Chaque image, quelle qu'elle soit, possède deux sortes de propriétés. Elle a tout d'abord des propriétés physiques qui tiennent à son support, ainsi qu'à son origine. Ce peut être, par exemple, une photographie sur papier ou une peinture sur une toile : dans le premier cas, l'image va résulter d'une modification chimique, sous l'influence de la lumière, de la surface sensible du papier photo ; dans l'autre, il s'agit de couches de peinture que l'artiste juxtapose les unes aux autres. Mais une image a aussi des propriétés sémantiques, qui tiennent à son contenu, à ce qu'elle représente, signifie. Ces propriétés sémantiques lui confèrent en fait un sens qui peut être compris par ceux qui la regardent. Bien sûr, le sens d'une image dépend de la personne qui l'a créée : le photographe, en prenant une photo, veut conserver un souvenir ou témoigner de ses opinions ; le peintre, quant à lui, veut exprimer des sentiments ou faire partager son imaginaire. Mais les deux sortes de propriétés, physiques et sémantiques, d'une image sont dissociables. L'image peut changer de support sans changer de sens : on peut photographier la toile tout en lui conservant les mêmes propriétés sémantiques. L'informatique nous a maintenant habitués à la multiplicité des supports possibles pour les images.
Une interprétation de la réalité
Une image est faite avant tout pour être regardée. Média d'information, elle peut servir à transmettre des connaissances, mais aussi à archiver des données, à illustrer un discours, à raconter une histoire, comme les images d'un film ou d'une bande dessinée. Lorsqu'une image est regardée, elle traverse la rétine et le cerveau du spectateur pour se retrouver dans son vécu conscient. Que s'est-il passé ? L'image a-t-elle changé une fois de plus de support physique ? En poussant plus avant la réflexion, d'autres interrogations s'imposent : avons-nous des images dans notre cerveau ? Comment sont représentées, dans le cerveau d'un spectateur, les propriétés sémantiques d'une image qu'il perçoit ? Pour répondre à ces questions, il nous faut retracer le cheminement de l'information depuis l'image de la réalité extérieure jusqu'à la perception et même au-delà puisque, comme nous le verrons, l'image peut « renaître » dans notre conscience sous la forme d'une image mentale, en l'absence de toute réalité extérieure.
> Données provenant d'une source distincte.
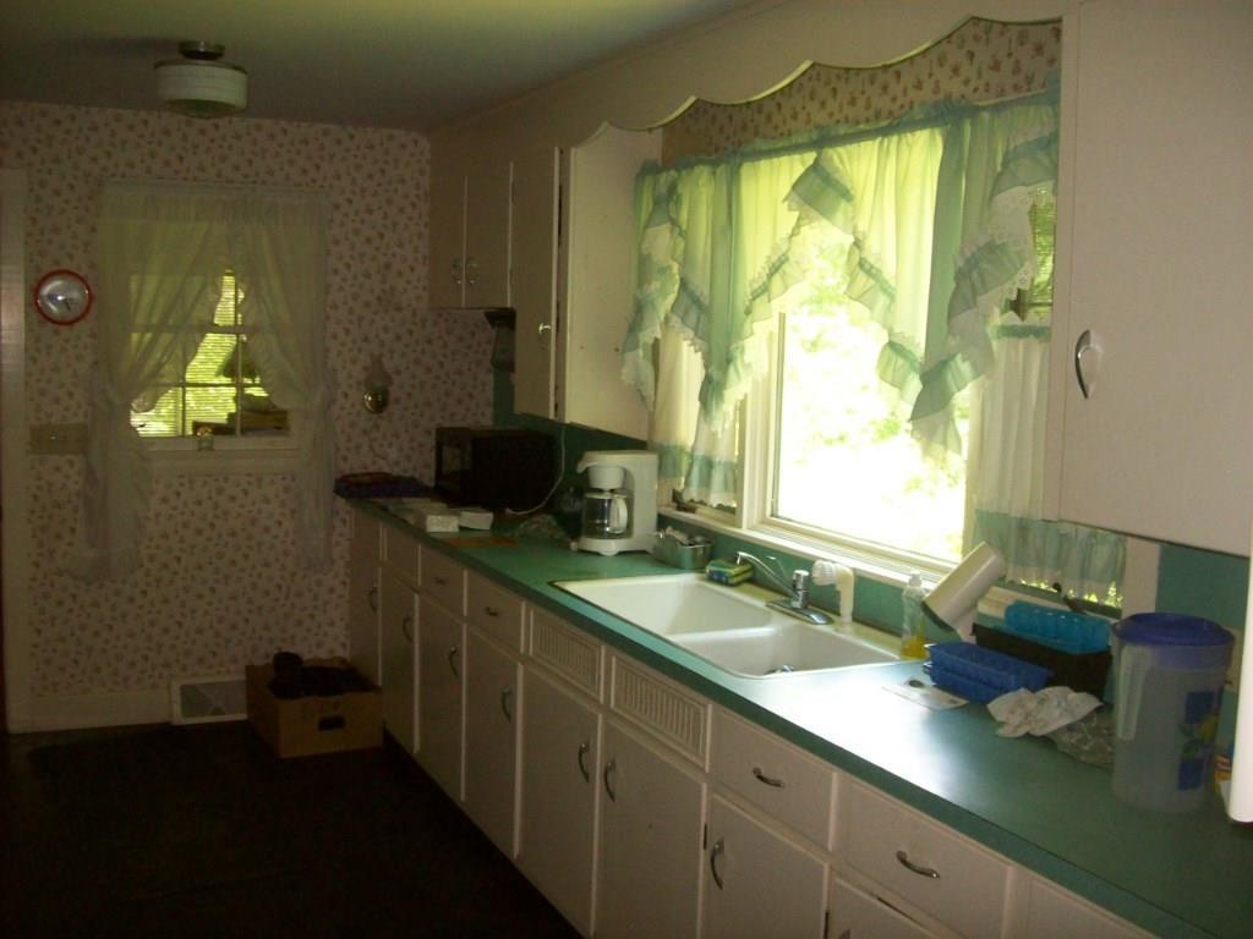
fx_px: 1303
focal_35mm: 36
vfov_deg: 39.7
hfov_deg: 51.4
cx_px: 626
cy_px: 470
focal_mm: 6
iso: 200
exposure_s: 1/64
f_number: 2.7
En décrivant les mécanismes de la perception, nous allons découvrir que notre vision du monde est donc une interprétation et non une reproduction de la réalité. Considérons par exemple le phénomène de conservation de la taille apparente d'un objet en fonction de sa distance, qui est une des interprétations que fait le cerveau des données de la perception. Le même objet présenté à différentes distances (et donc formant des images de taille différente sur la rétine) conserve une taille apparente à peu près constante. De même, nous ne confondons pas la taille d'un petit objet présenté près de nous avec celle d'un objet plus gros mais présenté plus loin, alors même que la taille de l'image rétinienne de ces deux objets est la même. Nous avons cependant besoin, pour éviter la confusion, d'un contexte qui nous donne des indices sur la distance relative des deux objets (la ligne de fuite, par exemple, ou la ligne d'horizon). C'est ainsi que ce mécanisme de conservation de la taille apparente peut être pris en défaut, si bien que deux objets dont les images sur la rétine ont la même taille peuvent nous apparaître de taille différente, pour peu que l'on change, par un contexte approprié, leur distance apparente. Ainsi dans l'illusion bien connue de Ponzo (voir la photo ci-contre), deux barres ayant strictement la même longueur nous paraissent avoir une longueur différente si elles sont présentées dans un contexte, un environnement tel qu'elles paraissent se trouver à des distances différentes. Bien que les deux barres forment deux images rétiniennes de taille identique, la barre qui paraît la plus éloignée nous apparaît aussi la plus longue parce que, nous apparaissant plus loin, elle devrait effectivement être plus longue que l'autre barre pour pouvoir former une image rétinienne de cette taille. Tout dessinateur sait que, pour qu'un objet paraisse plus ou moins proche dans le dessin, il faut jouer sur sa taille réelle. Ce phénomène de la conservation de la taille apparente des objets peut aboutir à déformer la réalité de manière frappante. La lune, par exemple, nous paraît plus grosse sur l'horizon que lorsqu'elle est en plein ciel. Elle est traitée par le système perceptif comme étant plus grosse bien que ni sa taille ni sa distance réelle n'aient changé 1.